Due to the above effects, the measurement error can be reduced to ± 0.1% or less.

[0009]

According to the present invention, highly accurate measurement of ± 0.1% or less can be performed in a non-contact manner even in the measurement of a superconducting conductor under a large magnetic field and a high magnetic field. In addition, since it is a non-contact method, it is possible to measure the current of devices used in the permanent current mode with high accuracy.

[Brief description of drawings]

FIG. 1 is a block diagram of a non-contact ammeter according to the present invention.

FIG. 2 is a perspective view of a toroidal coil-shaped iron core sensor coil according to the present invention.

FIG. 3 is a characteristic diagram showing an error when the sensor coil has an iron core toroidal shape and an air core toroidal shape.

FIG. 4 is a characteristic diagram showing an error when the sensor coil has an air-core toroidal shape and when the sensor coil has an air-core solenoid shape.

Claims (5)

[Claims] 1. A non-contact type current composed of a superconducting Rogowski coil for detecting a magnetic flux generated by a change in a sample conductor current and its detecting portion, and a superconducting Rogowski coil for canceling a magnetic flux generated by the sample conductor current.
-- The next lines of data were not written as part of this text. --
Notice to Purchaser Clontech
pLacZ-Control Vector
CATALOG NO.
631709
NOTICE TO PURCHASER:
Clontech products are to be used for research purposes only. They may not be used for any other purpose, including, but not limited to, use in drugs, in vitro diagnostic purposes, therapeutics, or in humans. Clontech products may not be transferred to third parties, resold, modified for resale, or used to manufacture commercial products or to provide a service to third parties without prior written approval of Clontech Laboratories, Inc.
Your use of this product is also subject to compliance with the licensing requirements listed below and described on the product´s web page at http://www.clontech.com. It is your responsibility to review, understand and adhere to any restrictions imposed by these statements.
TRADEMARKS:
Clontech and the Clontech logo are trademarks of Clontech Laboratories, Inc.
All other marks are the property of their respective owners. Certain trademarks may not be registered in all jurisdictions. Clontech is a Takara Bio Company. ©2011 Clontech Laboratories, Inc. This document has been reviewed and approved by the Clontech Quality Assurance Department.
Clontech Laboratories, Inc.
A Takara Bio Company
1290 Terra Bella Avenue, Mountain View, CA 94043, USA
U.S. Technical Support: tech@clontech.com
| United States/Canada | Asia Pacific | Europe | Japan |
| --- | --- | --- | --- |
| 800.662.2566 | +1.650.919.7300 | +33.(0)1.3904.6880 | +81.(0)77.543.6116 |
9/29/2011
The non-contact ammeter, wherein the detector has a superconducting toroidal coil shape and a ferromagnetic material is used for the winding core. 2. The non-contact ammeter according to claim 1, wherein the ferromagnetic material used for the winding core is pure iron. 3. A non-contact type ammeter according to claim 1, wherein the detecting portion has a superconducting solenoid coil shape and a ferromagnetic material is used for the winding core. 4. The non-contact ammeter according to claim 1, wherein a Hall element is used as a zero point detection sensor in the detection section. 5. The non-contact ammeter according to claim 1, wherein the detection unit is covered with a magnetic shield.